Многолетний опыт кавказской армии (единственной в свете, в которой можно было расценивать офицеров не приблизительно, а с совершенной точностью, так как война ставила их ежедневно лицом к делу) доказал, что лучшие обер-офицеры в большинстве выходили из бедных, часто малообразованных юнкеров, зачастую приходивших в полк пешком. Несмотря на нищенское положение, эти молодые люди, привыкшие еще на своем хуторе резко отличать себя от толпы, выказывали бесстрашную отвагу в бою и твердую волю в командовании; потершись несколько лет в рядах, они становились почти поголовно надежными начальниками на низших ступенях службы. Большинство их, конечно, кончали карьеру на этих ступенях, — но они были драгоценны на них; наиболее одаренные выходили вперед и считались, на основании несомненного опыта, отличными полковыми командирами и генералами. В полку же из них образовывалось офицерство сословное, связное, проникнутое военным духом. Несколько офицеров хорошего общества, всегда находившихся в кавказских полках, передавали этому обществу даже внешнюю шлифовку.
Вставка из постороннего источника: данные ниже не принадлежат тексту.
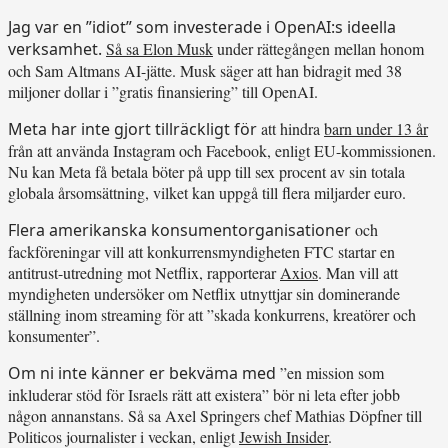
Jag var en ”idiot” som investerade i OpenAI:s ideella
verksamhet.
Så sa Elon Musk
under rättegången mellan honom
och Sam Altmans AI-jätte. Musk säger att han bidragit med 38
miljoner dollar i ”gratis finansiering” till OpenAI.
Meta har inte gjort tillräckligt för
att hindra
barn under 13 år
från att använda Instagram och Facebook, enligt EU-kommissionen.
Nu kan Meta få betala böter på upp till sex procent av sin totala
globala årsomsättning, vilket kan uppgå till flera miljarder euro.
Flera amerikanska konsumentorganisationer
och
fackföreningar vill att konkurrensmyndigheten FTC startar en
antitrust-utredning mot Netflix, rapporterar
Axios
. Man vill att
myndigheten undersöker om Netflix utnyttjar sin dominerande
ställning inom streaming för att ”skada konkurrens, kreatörer och
konsumenter”.
Om ni inte känner er bekväma med
”en mission som
inkluderar stöd för Israels rätt att existera” bör ni leta efter jobb
någon annanstans. Så sa Axel Springers chef Mathias Döpfner till
Politicos journalister i veckan, enligt
Jewish Insider
.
В настоящее время просвещение достаточно распространено в России, чтобы наша армия не подвергалась недостатку в образованных людях там, где они необходимы; но нам грозит страшный недостаток, именно теперь, более чем когда-нибудь — в обер-офицерах, подобных прежним, без которых число и наилучшее обучение солдат обращаются в нуль. Тут дело далеко не в одном образовании и даже не собственно в образовании. Странно было бы мечтать о немедленном наполнении русского корпуса офицеров исключительно образованными людьми, во-первых, потому, что это невозможно; во-вторых, потому, что в этом нет надобности; в-третьих, потому, что наши экзамены, как их понимает военная канцелярия, не ручаются даже за один процент качества, потребного офицеру. Поставить русскую армию на ноги можно только — не говоря о многих нравственных мерах — посредством установленных законом особых прав и обязанностей дворянства к военной повинности. В последнем отношении дворянство неценсовое, как самое многочисленное, выступает на первый план.
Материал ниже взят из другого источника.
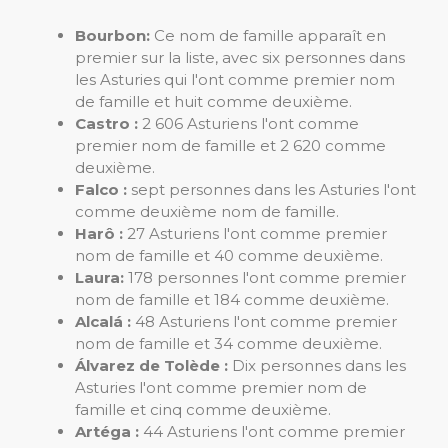
Bourbon:
Ce nom de famille apparaît en
premier sur la liste, avec six personnes dans
les Asturies qui l'ont comme premier nom
de famille et huit comme deuxième.
Castro :
2 606 Asturiens l'ont comme
premier nom de famille et 2 620 comme
deuxième.
Falco :
sept personnes dans les Asturies l'ont
comme deuxième nom de famille.
Harô :
27 Asturiens l'ont comme premier
nom de famille et 40 comme deuxième.
Laura:
178 personnes l'ont comme premier
nom de famille et 184 comme deuxième.
Alcalá :
48 Asturiens l'ont comme premier
nom de famille et 34 comme deuxième.
Álvarez de Tolède :
Dix personnes dans les
Asturies l'ont comme premier nom de
famille et cinq comme deuxième.
Artéga :
44 Asturiens l'ont comme premier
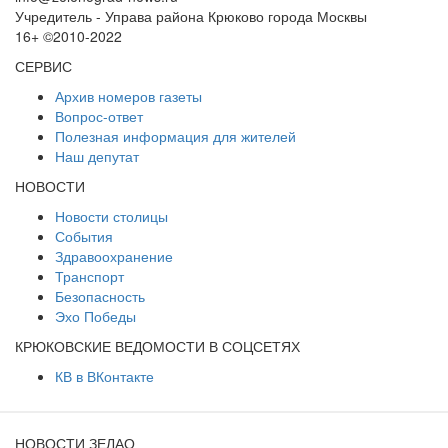
Учредитель - Управа района Крюково города Москвы
16+ ©2010-2022
СЕРВИС
Архив номеров газеты
Вопрос-ответ
Полезная информация для жителей
Наш депутат
НОВОСТИ
Новости столицы
События
Здравоохранение
Транспорт
Безопасность
Эхо Победы
КРЮКОВСКИЕ ВЕДОМОСТИ В СОЦСЕТЯХ
КВ в ВКонтакте
НОВОСТИ ЗЕЛАО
От правильного решения этого вопроса прямо зависит наше «быть или не быть». Для оценки того, что нам нужно, надобно прежде взвесить то, что у нас есть; надобно выследить, в чем разошлась в последние 12 лет армия тысячелетней русской монархии с армией демократической американской республики, которой Вашингтон положил зароком: охранять, как зеницу ока, корпус своих офицеров, джентльменов.
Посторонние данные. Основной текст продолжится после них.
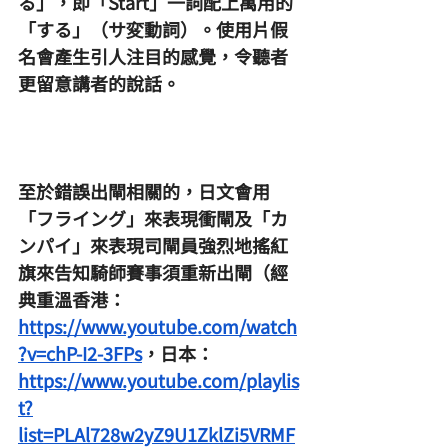
る」，即「Start」一詞配上萬用的
「する」（サ変動詞）。使用片假
名會產生引人注目的感覺，令聽者
更留意講者的說話。
至於錯誤出閘相關的，日文會用
「フライング」來表現衝閘及「カ
ンパイ」來表現司閘員強烈地搖紅
旗來告知騎師賽事須重新出閘（經
典重溫香港：
https://www.youtube.com/watch
?v=chP-I2-3FPs
，日本：
https://www.youtube.com/playlis
t?
list=PLAl728w2yZ9U1ZklZi5VRMF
Хвалясь русским солдатом, под именем которого подразумевается вся армия (как это происходит в обыденном разговоре), надобно не забывать, что русский солдат осуществлял свой исторический тип под предводительством русского офицера; что солдаты, сами по себе, взятые отдельно, даже солдаты Цезаря или Суворова, представляют не более как машину без механика, не только умственно, но нравственно. Русский солдат, как материал, остается тем же, чем был; но русское войско, при иных условиях командования, может и даже необходимо должно оказаться уже не тем, каким мы его знали. В мирное время военные качества людей не обозначаются достаточно явственно, чтобы можно было подобрать годный корпус офицеров посредством единичной расценки каждого. Такого чуда не мог бы осуществить даже Наполеон I, не только военная канцелярия, всегда недалеко уходящая в понимании боевого дела от всякой иной канцелярии.